Wait, what? We were talking about how Jesus would have handled the situation, not you and me. Except…that is how Jesus responded to the situation. What on earth are we supposed to do with this? I mean, I don’t know about you, but that doesn’t sound very Jesus-like to me. What are we to make of His losing His cool like this?
Well, although Jesus was fully God, He was also fully human. And the thing about God as well as the people created in His image is that we are all persons who experience a full range of emotion. Frustration is one of those emotions. Just like you and I get frustrated, so does God. So did Jesus.

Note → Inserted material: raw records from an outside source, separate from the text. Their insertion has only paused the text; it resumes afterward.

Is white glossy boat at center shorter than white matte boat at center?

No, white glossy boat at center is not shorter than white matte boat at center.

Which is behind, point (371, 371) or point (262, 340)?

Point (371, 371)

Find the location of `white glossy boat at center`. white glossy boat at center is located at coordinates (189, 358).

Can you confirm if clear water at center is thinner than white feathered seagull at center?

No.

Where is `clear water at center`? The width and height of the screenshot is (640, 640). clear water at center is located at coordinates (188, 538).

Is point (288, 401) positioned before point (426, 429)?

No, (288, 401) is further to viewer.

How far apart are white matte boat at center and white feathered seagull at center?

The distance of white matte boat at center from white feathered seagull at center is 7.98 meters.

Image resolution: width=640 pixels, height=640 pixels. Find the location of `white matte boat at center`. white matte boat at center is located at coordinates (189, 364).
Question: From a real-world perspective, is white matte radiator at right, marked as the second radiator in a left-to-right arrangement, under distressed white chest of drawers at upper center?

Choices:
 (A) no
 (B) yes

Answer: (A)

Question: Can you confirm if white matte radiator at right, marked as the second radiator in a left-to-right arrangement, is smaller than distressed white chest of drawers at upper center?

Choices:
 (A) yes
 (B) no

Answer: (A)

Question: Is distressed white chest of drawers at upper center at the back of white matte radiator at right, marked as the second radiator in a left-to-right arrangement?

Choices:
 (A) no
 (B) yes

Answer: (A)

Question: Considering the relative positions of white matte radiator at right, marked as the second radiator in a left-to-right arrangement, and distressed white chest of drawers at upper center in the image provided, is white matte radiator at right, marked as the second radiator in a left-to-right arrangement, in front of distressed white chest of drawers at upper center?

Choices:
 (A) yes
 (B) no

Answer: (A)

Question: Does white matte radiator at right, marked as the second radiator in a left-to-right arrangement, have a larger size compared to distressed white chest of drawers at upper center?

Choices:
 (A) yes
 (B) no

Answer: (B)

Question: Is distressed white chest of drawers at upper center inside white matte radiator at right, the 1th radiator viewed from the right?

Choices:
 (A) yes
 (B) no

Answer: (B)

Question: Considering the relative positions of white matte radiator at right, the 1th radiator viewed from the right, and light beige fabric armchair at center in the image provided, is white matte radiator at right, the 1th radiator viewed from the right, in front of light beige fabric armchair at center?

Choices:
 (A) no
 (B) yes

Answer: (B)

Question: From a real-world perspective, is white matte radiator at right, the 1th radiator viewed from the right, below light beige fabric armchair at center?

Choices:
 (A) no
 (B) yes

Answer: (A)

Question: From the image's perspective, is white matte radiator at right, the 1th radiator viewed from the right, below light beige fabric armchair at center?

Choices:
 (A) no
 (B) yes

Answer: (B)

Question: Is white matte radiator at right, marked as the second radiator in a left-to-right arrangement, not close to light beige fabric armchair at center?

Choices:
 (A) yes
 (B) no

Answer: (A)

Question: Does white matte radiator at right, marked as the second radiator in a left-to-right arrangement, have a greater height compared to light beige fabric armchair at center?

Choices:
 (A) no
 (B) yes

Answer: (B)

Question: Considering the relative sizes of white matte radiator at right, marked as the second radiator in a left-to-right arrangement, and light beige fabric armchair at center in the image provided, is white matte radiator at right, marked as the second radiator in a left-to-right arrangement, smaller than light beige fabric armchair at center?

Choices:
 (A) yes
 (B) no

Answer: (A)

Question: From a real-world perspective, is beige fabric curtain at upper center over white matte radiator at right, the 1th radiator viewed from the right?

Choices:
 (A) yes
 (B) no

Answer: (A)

Okay, but what does this mean? It still doesn’t tell us how we should think about what we are seeing here. Well, for starters, it tells us that getting frustrated and exasperated isn’t a sin. Frustration is the natural result of being in a place where our expectations or desires are not lining up with reality. Given that the world is broken by sin, and that sinful people have a tendency to act like it, frustration is a part of life. It has always been since the fall. And we’re not the only ones who experience frustration. Jesus did here. God did several times throughout the narrative of ancient Israel. Just think about the number of times He blew His lid with the people during their wanderings in the wilderness with Moses.
Right, but our question here still remains: What are we supposed to do with this? Here’s what: Sin should make us angry when we encounter it. It should make us angry when we encounter it personally. It should make us angry when we observe its effects in the lives of the people around us. The foolishness of people who are broken by sin should drive us crazy. That’s all normal. Those are healthy reactions to a broken world. Whenever we experience sin and its effects there should be an immediate tension in our hearts and minds that things are not as they should be. We want for the world to operate without sin, but each time it looks like things are going to sail on smoothly, there is sin to mess them up again. That should absolutely frustrate us. It frustrates God. It frustrated Jesus here.

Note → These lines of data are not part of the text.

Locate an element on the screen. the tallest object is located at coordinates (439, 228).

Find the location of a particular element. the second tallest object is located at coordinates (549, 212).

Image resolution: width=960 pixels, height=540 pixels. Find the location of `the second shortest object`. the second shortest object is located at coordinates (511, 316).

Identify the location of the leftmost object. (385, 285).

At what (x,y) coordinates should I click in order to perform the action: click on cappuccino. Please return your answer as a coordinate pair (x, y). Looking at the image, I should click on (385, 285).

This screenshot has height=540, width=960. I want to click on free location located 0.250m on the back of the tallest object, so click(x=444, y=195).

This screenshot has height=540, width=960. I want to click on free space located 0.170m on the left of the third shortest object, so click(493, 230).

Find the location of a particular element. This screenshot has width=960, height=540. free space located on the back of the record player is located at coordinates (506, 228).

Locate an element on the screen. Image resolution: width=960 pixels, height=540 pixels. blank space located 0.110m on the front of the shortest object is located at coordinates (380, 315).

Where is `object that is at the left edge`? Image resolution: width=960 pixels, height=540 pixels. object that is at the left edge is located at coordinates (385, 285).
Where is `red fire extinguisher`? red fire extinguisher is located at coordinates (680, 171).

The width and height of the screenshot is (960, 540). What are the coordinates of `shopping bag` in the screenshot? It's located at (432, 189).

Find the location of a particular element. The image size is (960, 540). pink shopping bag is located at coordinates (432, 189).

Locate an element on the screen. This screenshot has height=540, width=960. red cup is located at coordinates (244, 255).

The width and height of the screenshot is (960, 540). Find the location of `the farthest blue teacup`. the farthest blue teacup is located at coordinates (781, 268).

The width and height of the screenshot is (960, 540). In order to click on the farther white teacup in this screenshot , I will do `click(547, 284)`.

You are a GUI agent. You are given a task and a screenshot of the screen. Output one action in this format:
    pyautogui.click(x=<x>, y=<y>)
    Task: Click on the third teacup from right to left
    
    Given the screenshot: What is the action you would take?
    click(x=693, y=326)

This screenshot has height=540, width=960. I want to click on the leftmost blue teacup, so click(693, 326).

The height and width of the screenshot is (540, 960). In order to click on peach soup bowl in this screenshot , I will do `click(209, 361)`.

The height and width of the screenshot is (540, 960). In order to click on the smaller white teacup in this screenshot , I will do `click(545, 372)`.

The real issue we need to consider is not how to avoid frustration – we can’t – but rather, how to respond to it when it comes. The temptation in moments of high frustration is to throw up our hands and walk away. Our tendency is to want to write people and situations off as hopeless. There’s nothing we can do and that’s that. Let’s wash our hands of the whole thing and turn our backs on it. That’s natural. But that is the point at which God’s normal reaction and our normal reaction begin to diverge from one another.
God may get frustrated with us – Jesus was undoubtedly frustrated with the people here – but He refuses to walk away. He never quits loving. God’s solution to frustration is neither apathy nor destruction. It is redemption. Redemption is the fix for frustration. My friends, that is why Jesus died and rose on the third day. The ultimate cause of frustration is sin. On the cross, Jesus dealt sin a mortal wound. The time has not yet arrived for making all things new, but the kingdom of God is here. There is a path out of the frustration of this world. There is a day coming when it will be gone entirely. That is what we work for as His followers. We refuse to give into the frustration. Instead, we lean into the redemption and love Jesus died and rose to make available and keep moving forward toward the kingdom. This path often isn’t easy, but it will always take us to where we most want to be in the end. Let’s commit to walking it together.